- Berdasarkan Informasi -
(A) Jawablah pertanyaan berikut berdasarkan bacaan tentang hukum puasa. Beri tanda pada setiap jawaban seperti pada pertanyaannya.
(i) Pada surah dan ayat mana saja aturan serta ketentuan puasa disebut?
(ii) Ayat mana yang terlewat, dan tentang apa ayat itu berbicara?
(iii) Siapa ahli hukum yang disebut telah menyusun perangkat dasar untuk putusan hukum?
(B) Sebutkan semua nomor ayat surah Al-Baqarah yang muncul dalam bacaan tentang hukum puasa.
(C) Lanjutkan bacaan tentang hukum puasa mulai dari kalimat terakhirnya.

Secara hukum, aturan dan ketentuan puasa disebut pada surah Al-Baqarah (2) ayat 183, 184, 185, 187. Terlewat ayat 186, sebab khusus berbicara tentang kedekatan hamba dengan Tuhan, kenapa gerangan muncul di sela-sela syariat puasa? Tentu memiliki nilai penting.

Betapa sempurna hukum syariat setiap kali ada kewajiban, didalamnya mengandung dispensasi (keringanan). Menandakan keluwesan (fleksibilitas) hukum dalam menafsirkan persoalan hukum. Para ahli hukum dalam hal ini Imam Syafi’i telah menyusun perangkat yang menjadi dasar untuk sebuah putusan hukum (yurisprudensi) atau usul fikih. Meski fikih (hukum) sangat teoritik, namun usul fikih sangat aplikatif. Usul fikih memiliki daya penerimaan yang bersifat terapan. Kedua disiplin ilmu ini sebenarnya saling bersinggungan, sehingga jangan dipertentangkan. Misalnya, kewajiban puasa dalam teks suci telah tercantum. Dari teks (dalil) puasa, para ahli hukum (fuqaha) menyusun syarat wajib puasa, syarat sah puasa, rukun puasa, sunnah-sunnah puasa, hal-hal yang membatalkan puasa, keringanan (dispensasi) puasa bagi yang berhalangan, sampai kepada teknis mengganti puasa, cara membayar fidyah dan zakat fitrah.

- Informasi yang Diberikan -
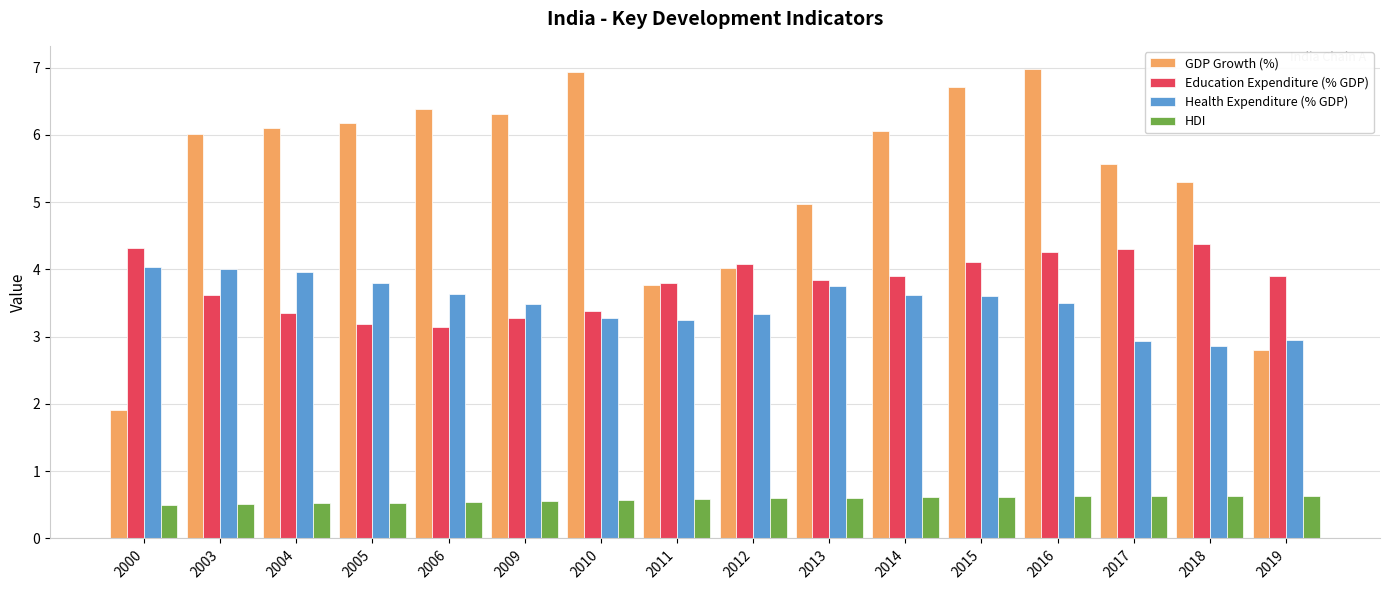

What is the difference between the HDI values at 2000 and 2018?

0.1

- Jawaban Latihan -
(A)
(i) Surah Al-Baqarah (2) ayat 183, 184, 185, dan 187.
(ii) Ayat 186, yang berbicara tentang kedekatan hamba dengan Tuhan.
(iii) Imam Syafi’i.

(B) 183, 184, 185, 187, 186

(C)
Dalam ayat 183 disebut: “Wahai orang-orang yang beriman, diwajibkan kepada-mu berpuasa, sebagaimana diwajibkan atas orang-orang yang sebelum kamu, semoga kamu bertakwa.” Tarhib (persiapan) Ramadan sebenarnya sudah dimulai pada bulan Rajab, semakin serius di bulan Syakban. Memasuki Ramadan, umat sudah siap berpuasa. Supaya di bulan puasa Ramadan sudah mantap menjalani hari-hari dan malam-malam ibadah. Disamping itu, lahir dan batin telah terlatih, berpuasa tidak sekedar formalitas, namun kualitas perlu dijaga. Terutama dalam tiga tahapan Ramadan. Sepuluh hari pertama adalah Ramadan penuh kasih-sayang (rahmah) dari Allah SWT. Sepuluh hari kedua Ramadan adalah ampunan (maghfirah). Sepuluh hari ketiga Ramadan adalah pembebasan dari siksa api neraka (itqun minan-nar). Royal dalam pemberian rahmah, karena Tuhan maha luas kasih sayang-Nya (wasi’al-rahmah). Tuhan yang maha luas ampunan-Nya (wasi’almaghfirah). Tuhan yang memasukkan hamba ke dalam surga-Nya, dan terhindar dari siksa api neraka.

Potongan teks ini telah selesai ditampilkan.